The Venerable Bede writes this about this passage of 2 Peter:
“The greater your knowledge of God becomes, the more you will realize the magnitude of his promises. When God blesses us, he changes our very being so that whatever we were by nature is transformed by the gift of his Holy Spirit, so that we may truly become partakers of his nature.”
What Bede is commenting on is the dynamic interaction between the believer and God. It is this knowledge that is the “knowledge of God” that Peter talks about. Peter, here, describes the virtues as building on one another, so that a Christian can become more and more Christ-like. Knowledge, self-control and perseverance are important to remember when we look at chapter 2.
9-15: Three things to note here.
Peter describes the person who lacks the virtues, that come from God lavishing his promises on them, as “near-sighted”. This ‘seeing properly’ becomes really important in the last part of the chapter.

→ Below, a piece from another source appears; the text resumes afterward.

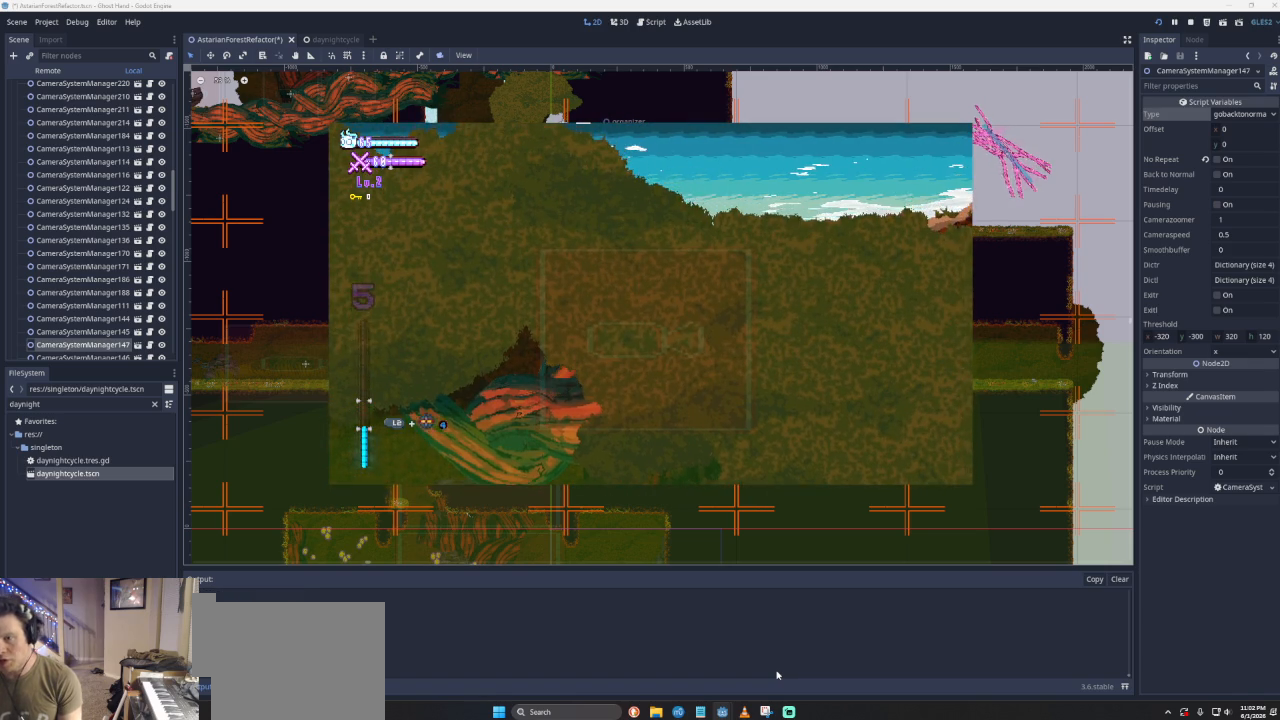
{"buttons": ["CROSS"], "left_stick": "right", "events": [[300, "CROSS", "up"], [400, "CROSS", "down"]]}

Secondly, this dynamic of the Christian Life brings about a sense of calling. Our response brings about openness to God’s specific call in our specific life. As John Henry Newman says:
“God has created me to do Him some definite service. He has committed some work to me which He has not committed to another. I have my mission. I may never know it in this life, but I shall be told it in the next. I am a link in a chain, a bond of connection between persons. He has not created me for naught. I shall do good; I shall do His work.”
And Peter says, when we discover our calling we will have everything provided for us (v 11)
Thirdly, Peter talks in this passage about his impending death. (v 12-15) It explains the purpose of this letter, written from Peter’s heart, to those he cares for and is concerned about.
Venerable Bede writes about this:
“Peter has a wonderful way of describing his death, not as the end but as a putting off of this earthly tent, because going to be with the Lord is like coming home from a journey and exchanging the tent for the comforts of home. The only home a believer has is in heaven.”
It is important to note that what Peter is not talking about is escaping matter. Here he is talking about a ‘mode of being’ and moving from encountering God through his physical Creation to encountering him in Heaven. This change is about homecoming.
16-21: This passage is really important in Peter’s argument. This is where he talks about his experience of Christ. It isn’t some vague ‘spiritual’ experience, limited to ‘those who know’. It is not a made up myth (v 16) It is a real experience with eye-witnesses ( v 16). They heard God’s voice. Physically seeing and hearing are important here. This is not a Gnostic experience; it is not an idea or legend. This really happened. It is out of this event that Peter’s message comes.
In verse 19 again uses the image of seeing. The message from this encounter with God acts as a light, even when things are dark. Peter concludes that no special interpretation of these events is needed for the Holy Spirit reveal s to them the truth.
Peter’s encounter with God is also relational. In Christ he met God Incarnate, in physical form, and therefore could enter into a relationship with him. This can also be seen at the start of the chapter. To begin to participate in the divine nature means to encounter a Tri-une God where relationship, in terms of communion, is at the heart.
Summing Up: This whole chapter builds on real experiences of a real God, who choose to live on earth in physical form. The encounter with God, receiving his promises creates a response in the believer, which allows the Holy Spirit to transform them, step by step and leads to awareness of calling and of the truth of the Gospel message. Knowledge of God is about the relationship we have with God. Ideas and ‘head knowledge’ can deepen this relationship but are not a replacement for knowing God. Peter grounds all of what he says in his experience of Christ, God Incarnate and in particular on the Transfiguration, where Jesus humanity and divinity can be seen together.